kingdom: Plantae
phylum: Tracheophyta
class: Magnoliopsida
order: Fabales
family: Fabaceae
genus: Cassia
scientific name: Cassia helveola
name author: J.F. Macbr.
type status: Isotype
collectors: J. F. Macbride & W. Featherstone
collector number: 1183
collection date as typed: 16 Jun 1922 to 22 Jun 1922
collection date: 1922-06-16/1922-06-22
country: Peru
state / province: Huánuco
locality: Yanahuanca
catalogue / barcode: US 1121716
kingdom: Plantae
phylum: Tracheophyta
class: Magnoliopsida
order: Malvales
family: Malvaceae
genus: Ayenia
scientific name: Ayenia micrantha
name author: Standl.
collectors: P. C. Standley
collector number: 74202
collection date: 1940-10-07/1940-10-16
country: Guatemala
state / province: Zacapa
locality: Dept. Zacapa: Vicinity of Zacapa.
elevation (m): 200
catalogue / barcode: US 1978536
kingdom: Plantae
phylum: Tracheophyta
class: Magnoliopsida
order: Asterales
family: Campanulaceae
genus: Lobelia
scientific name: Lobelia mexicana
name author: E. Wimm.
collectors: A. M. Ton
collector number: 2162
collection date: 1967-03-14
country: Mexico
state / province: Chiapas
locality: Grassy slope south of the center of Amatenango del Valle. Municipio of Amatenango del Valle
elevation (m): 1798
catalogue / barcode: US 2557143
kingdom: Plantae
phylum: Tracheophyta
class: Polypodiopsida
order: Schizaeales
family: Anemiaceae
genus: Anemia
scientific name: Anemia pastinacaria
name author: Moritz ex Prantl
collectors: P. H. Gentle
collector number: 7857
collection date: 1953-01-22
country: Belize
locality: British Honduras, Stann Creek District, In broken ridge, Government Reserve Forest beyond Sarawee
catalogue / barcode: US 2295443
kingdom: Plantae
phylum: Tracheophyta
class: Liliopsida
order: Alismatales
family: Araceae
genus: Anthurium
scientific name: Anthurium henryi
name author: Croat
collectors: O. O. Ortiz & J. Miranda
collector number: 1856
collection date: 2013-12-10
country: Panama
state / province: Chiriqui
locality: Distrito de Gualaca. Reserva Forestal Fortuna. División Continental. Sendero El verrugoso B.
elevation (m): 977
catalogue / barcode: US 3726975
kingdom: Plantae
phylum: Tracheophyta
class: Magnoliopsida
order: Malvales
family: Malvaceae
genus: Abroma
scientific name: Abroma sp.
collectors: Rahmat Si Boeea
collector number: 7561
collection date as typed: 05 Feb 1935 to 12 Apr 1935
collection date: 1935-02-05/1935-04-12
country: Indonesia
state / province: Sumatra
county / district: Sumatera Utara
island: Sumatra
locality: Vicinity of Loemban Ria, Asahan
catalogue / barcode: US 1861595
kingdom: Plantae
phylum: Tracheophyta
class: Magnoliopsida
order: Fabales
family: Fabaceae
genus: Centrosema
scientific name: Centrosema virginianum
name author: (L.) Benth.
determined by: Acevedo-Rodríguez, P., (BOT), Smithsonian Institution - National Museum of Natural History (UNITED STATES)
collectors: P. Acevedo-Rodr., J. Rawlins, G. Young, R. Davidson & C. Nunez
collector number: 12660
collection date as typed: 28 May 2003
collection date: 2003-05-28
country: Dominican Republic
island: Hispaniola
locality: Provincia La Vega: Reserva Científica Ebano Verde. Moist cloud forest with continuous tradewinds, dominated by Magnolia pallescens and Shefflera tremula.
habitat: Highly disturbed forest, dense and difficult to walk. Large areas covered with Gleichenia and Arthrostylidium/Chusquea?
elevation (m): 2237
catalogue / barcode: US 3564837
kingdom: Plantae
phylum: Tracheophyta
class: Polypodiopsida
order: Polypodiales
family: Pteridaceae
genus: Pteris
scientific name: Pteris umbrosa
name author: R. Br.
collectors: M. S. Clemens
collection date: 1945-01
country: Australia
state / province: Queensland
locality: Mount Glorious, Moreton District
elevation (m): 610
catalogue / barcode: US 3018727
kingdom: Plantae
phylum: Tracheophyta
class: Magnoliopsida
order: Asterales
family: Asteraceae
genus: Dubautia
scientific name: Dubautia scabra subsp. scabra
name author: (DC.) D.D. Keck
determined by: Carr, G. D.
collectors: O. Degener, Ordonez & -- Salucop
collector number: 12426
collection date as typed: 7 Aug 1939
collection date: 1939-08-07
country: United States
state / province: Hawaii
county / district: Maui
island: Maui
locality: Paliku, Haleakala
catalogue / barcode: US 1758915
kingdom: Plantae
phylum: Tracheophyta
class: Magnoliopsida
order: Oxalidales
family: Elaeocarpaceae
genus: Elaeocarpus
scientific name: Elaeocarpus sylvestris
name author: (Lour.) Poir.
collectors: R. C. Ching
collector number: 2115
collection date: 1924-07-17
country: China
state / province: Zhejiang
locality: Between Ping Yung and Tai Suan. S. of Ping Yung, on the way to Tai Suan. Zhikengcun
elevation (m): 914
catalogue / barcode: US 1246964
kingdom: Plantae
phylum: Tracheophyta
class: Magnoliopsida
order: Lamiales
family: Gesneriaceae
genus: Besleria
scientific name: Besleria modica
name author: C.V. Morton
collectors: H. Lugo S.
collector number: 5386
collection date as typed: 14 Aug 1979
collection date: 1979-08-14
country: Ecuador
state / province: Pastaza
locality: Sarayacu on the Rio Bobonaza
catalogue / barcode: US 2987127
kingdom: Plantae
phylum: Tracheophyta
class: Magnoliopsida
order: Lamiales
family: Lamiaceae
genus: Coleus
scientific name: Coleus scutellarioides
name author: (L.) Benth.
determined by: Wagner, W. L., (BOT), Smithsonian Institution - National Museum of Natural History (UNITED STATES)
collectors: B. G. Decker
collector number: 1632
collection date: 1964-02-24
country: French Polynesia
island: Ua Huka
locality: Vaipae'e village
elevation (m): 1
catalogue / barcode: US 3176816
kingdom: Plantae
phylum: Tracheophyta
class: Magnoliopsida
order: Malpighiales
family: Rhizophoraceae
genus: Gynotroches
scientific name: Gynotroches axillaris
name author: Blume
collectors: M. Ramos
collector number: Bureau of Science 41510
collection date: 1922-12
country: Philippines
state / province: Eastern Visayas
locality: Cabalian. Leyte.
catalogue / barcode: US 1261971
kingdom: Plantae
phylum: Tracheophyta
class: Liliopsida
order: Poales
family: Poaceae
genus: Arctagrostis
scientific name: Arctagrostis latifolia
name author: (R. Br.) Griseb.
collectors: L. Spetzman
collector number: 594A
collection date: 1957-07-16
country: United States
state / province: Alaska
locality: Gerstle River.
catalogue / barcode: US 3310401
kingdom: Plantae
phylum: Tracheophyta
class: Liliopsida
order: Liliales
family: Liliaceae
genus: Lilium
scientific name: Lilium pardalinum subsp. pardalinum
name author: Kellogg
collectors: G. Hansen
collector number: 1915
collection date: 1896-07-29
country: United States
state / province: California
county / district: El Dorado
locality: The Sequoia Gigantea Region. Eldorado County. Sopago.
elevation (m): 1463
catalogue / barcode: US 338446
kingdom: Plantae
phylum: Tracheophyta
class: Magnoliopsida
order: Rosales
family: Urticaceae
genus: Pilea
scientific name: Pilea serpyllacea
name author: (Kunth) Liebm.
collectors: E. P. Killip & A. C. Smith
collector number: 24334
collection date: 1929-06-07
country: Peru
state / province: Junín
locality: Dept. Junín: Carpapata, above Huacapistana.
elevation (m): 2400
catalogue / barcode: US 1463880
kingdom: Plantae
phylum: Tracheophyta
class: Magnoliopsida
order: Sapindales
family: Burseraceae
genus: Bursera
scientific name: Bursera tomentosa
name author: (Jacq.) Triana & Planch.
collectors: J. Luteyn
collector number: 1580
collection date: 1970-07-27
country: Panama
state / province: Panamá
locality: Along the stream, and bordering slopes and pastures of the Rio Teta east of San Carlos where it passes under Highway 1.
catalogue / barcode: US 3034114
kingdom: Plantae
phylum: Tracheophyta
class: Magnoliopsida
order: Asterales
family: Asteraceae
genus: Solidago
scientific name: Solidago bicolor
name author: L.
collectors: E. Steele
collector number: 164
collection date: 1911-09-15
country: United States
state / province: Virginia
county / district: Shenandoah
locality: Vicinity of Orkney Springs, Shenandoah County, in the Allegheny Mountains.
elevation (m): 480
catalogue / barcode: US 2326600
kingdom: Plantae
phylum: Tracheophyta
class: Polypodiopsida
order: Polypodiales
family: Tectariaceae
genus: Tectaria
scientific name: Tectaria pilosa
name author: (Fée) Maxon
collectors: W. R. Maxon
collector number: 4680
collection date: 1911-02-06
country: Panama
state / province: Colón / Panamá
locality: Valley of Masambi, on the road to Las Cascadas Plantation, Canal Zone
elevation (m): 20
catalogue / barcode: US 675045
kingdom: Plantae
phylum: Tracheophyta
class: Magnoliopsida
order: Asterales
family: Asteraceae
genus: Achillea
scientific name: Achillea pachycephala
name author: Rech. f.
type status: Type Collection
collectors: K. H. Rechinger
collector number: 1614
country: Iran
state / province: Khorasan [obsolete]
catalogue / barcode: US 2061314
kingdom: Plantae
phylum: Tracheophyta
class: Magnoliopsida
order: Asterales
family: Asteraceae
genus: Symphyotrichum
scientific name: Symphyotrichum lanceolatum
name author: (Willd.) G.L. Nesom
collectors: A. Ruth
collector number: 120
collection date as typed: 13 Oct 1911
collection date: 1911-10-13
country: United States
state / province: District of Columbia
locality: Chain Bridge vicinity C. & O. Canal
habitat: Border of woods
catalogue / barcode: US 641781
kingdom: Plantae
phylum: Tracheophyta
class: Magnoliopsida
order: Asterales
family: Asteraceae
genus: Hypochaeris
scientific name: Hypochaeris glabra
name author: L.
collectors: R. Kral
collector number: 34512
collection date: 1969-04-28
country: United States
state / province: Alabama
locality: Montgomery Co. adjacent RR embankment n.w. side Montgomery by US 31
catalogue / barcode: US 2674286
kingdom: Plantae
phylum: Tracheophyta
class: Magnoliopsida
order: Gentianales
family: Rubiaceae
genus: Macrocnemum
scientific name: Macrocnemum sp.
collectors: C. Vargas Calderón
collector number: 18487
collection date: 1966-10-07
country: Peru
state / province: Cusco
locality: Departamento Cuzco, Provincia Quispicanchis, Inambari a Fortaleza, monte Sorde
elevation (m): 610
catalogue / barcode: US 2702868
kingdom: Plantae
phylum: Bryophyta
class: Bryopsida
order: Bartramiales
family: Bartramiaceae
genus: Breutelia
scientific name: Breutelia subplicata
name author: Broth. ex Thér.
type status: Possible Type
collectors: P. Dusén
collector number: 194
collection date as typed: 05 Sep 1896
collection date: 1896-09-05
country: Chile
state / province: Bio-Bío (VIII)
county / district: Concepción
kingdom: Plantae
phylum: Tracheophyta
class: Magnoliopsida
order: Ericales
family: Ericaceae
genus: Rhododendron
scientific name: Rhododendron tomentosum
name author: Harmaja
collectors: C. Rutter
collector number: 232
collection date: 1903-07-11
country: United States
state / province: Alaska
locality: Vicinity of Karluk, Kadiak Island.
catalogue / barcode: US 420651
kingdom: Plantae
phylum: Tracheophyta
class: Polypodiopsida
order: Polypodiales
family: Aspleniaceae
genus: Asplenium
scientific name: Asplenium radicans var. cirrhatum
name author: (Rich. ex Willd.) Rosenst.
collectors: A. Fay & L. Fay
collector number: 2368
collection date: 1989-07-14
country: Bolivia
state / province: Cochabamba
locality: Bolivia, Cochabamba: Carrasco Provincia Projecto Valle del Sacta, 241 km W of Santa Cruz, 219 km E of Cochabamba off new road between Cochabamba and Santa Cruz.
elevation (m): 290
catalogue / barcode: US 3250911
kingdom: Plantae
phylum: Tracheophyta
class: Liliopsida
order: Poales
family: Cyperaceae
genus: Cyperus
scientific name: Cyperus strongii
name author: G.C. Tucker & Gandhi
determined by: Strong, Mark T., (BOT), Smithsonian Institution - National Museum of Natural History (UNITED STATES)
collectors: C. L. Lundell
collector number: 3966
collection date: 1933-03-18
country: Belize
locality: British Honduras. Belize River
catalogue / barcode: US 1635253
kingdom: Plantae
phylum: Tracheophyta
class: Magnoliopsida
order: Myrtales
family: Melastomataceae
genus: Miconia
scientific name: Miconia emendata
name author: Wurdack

======

**PROMPT**
Reproduce the listing from the line containing "collectors: P. C. Standley" through the line containing "name author: Moritz ex Prantl", inclusive, swapping "state / province" for "region" and keeping everything else the same.

**WRITTEN REPLY**
collectors: P. C. Standley
collector number: 74202
collection date: 1940-10-07/1940-10-16
country: Guatemala
region: Zacapa
locality: Dept. Zacapa: Vicinity of Zacapa.
elevation (m): 200
catalogue / barcode: US 1978536
kingdom: Plantae
phylum: Tracheophyta
class: Magnoliopsida
order: Asterales
family: Campanulaceae
genus: Lobelia
scientific name: Lobelia mexicana
name author: E. Wimm.
collectors: A. M. Ton
collector number: 2162
collection date: 1967-03-14
country: Mexico
region: Chiapas
locality: Grassy slope south of the center of Amatenango del Valle. Municipio of Amatenango del Valle
elevation (m): 1798
catalogue / barcode: US 2557143
kingdom: Plantae
phylum: Tracheophyta
class: Polypodiopsida
order: Schizaeales
family: Anemiaceae
genus: Anemia
scientific name: Anemia pastinacaria
name author: Moritz ex Prantl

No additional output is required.